EXERCISE GOAL
A verbatim copy of the data is wanted, minus any picture in it.

INFORMATION SHOWN
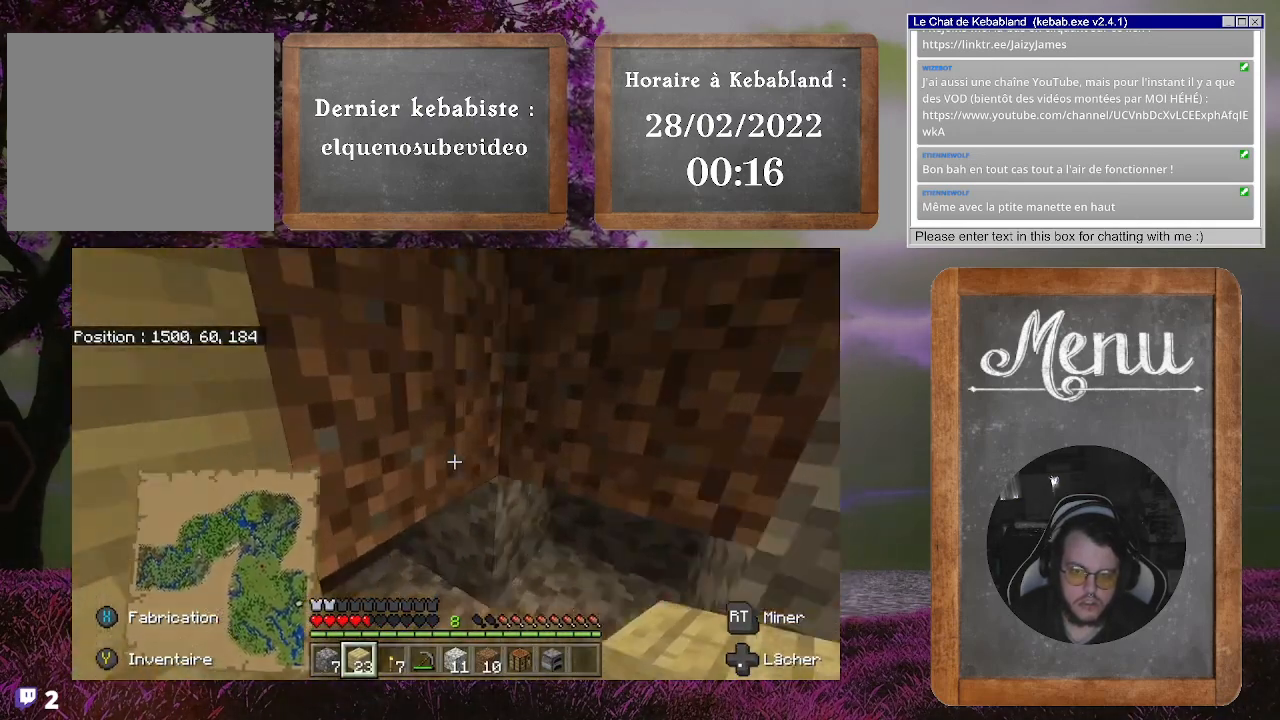
{"buttons": ["R2"], "left_stick": "center", "right_stick": "center", "events": [[33, "R2", "down"], [133, "right_stick", "center"]]}
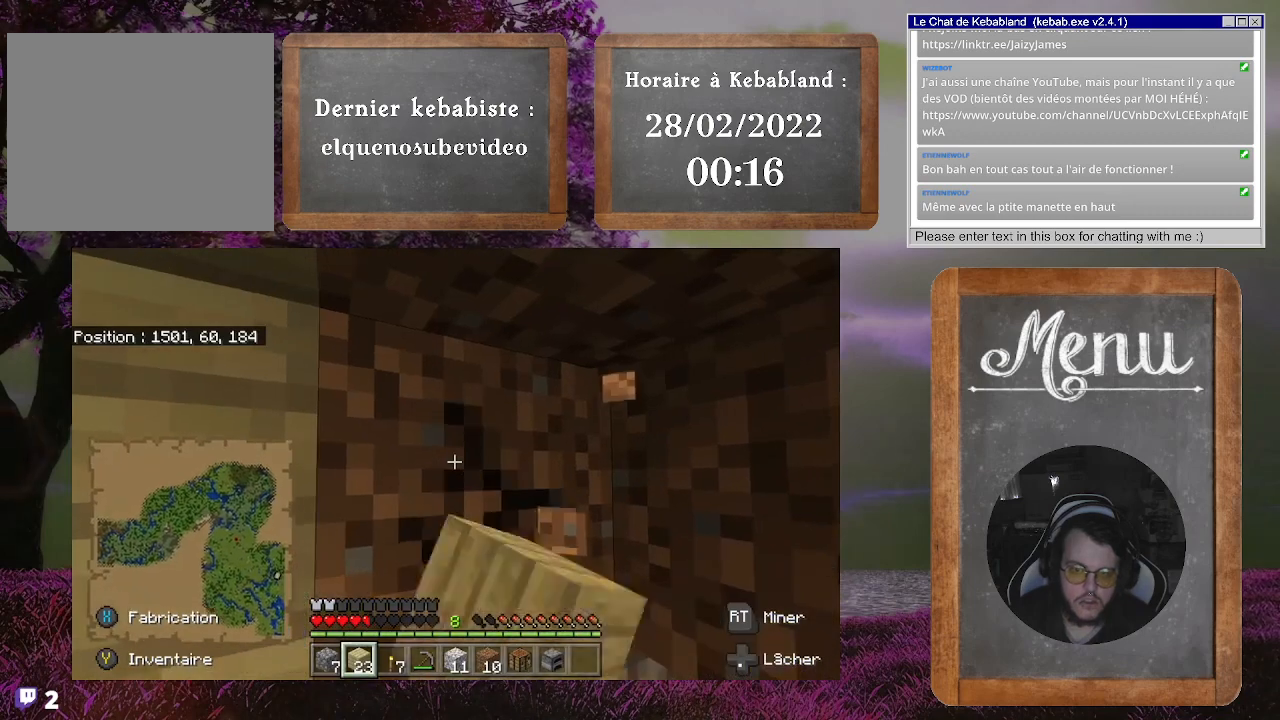
{"buttons": ["R2"], "left_stick": "center", "right_stick": "center", "events": []}
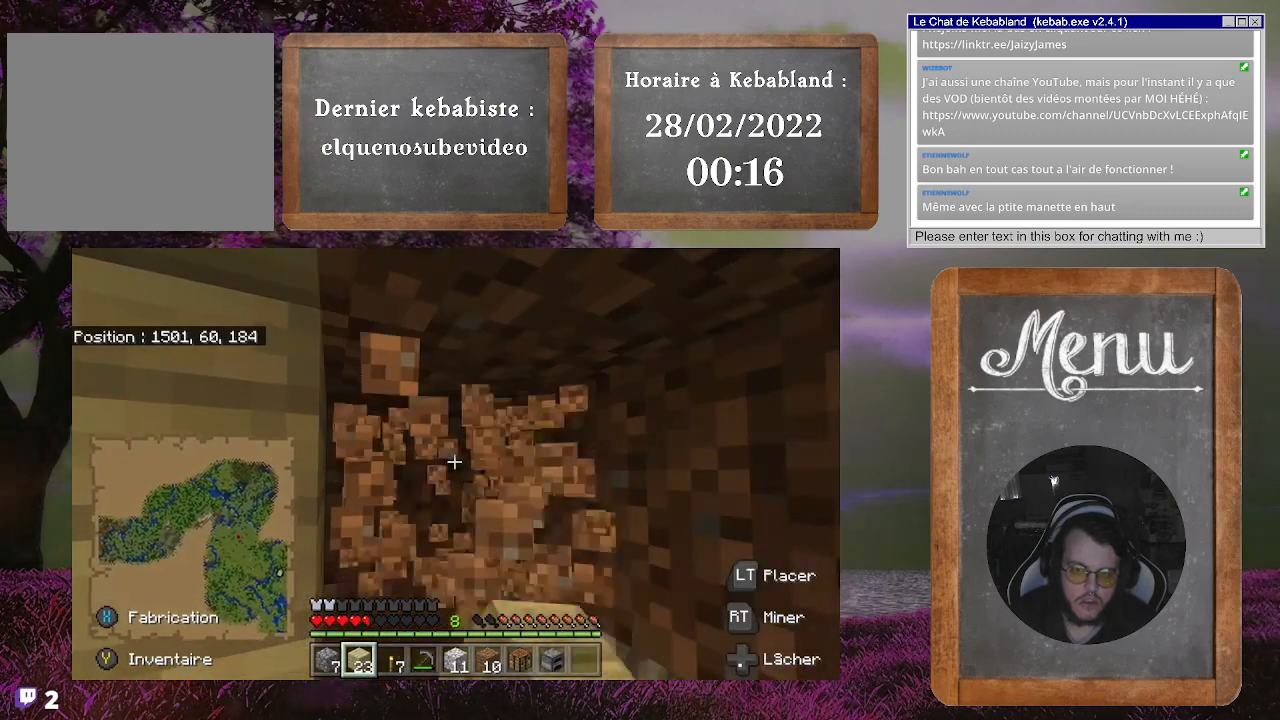
{"buttons": ["R2"], "left_stick": "center", "right_stick": "center", "events": [[33, "right_stick", "up"], [333, "right_stick", "center"]]}
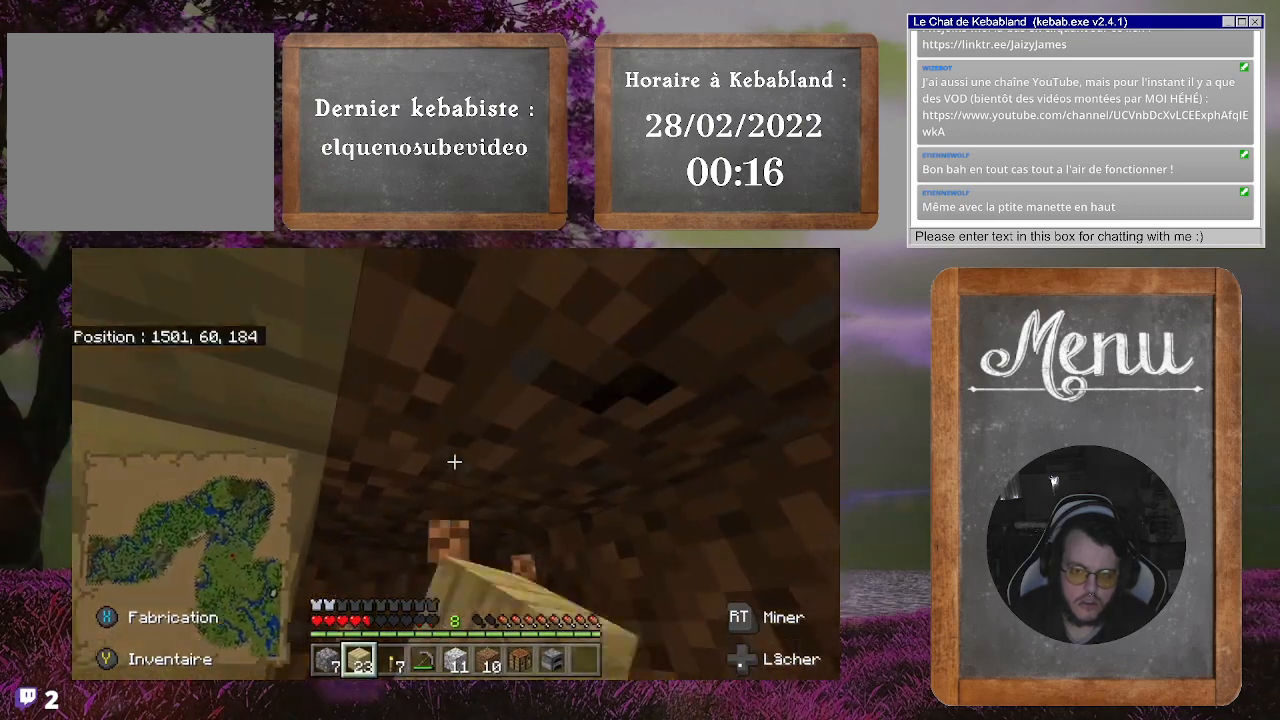
{"buttons": ["R2"], "left_stick": "center", "right_stick": "center", "events": []}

RESULT
{"buttons": ["R2"], "left_stick": "center", "right_stick": "center", "events": [[33, "R2", "down"], [133, "right_stick", "center"]]}
{"buttons": ["R2"], "left_stick": "center", "right_stick": "center", "events": []}
{"buttons": ["R2"], "left_stick": "center", "right_stick": "center", "events": [[33, "right_stick", "up"], [333, "right_stick", "center"]]}
{"buttons": ["R2"], "left_stick": "center", "right_stick": "center", "events": []}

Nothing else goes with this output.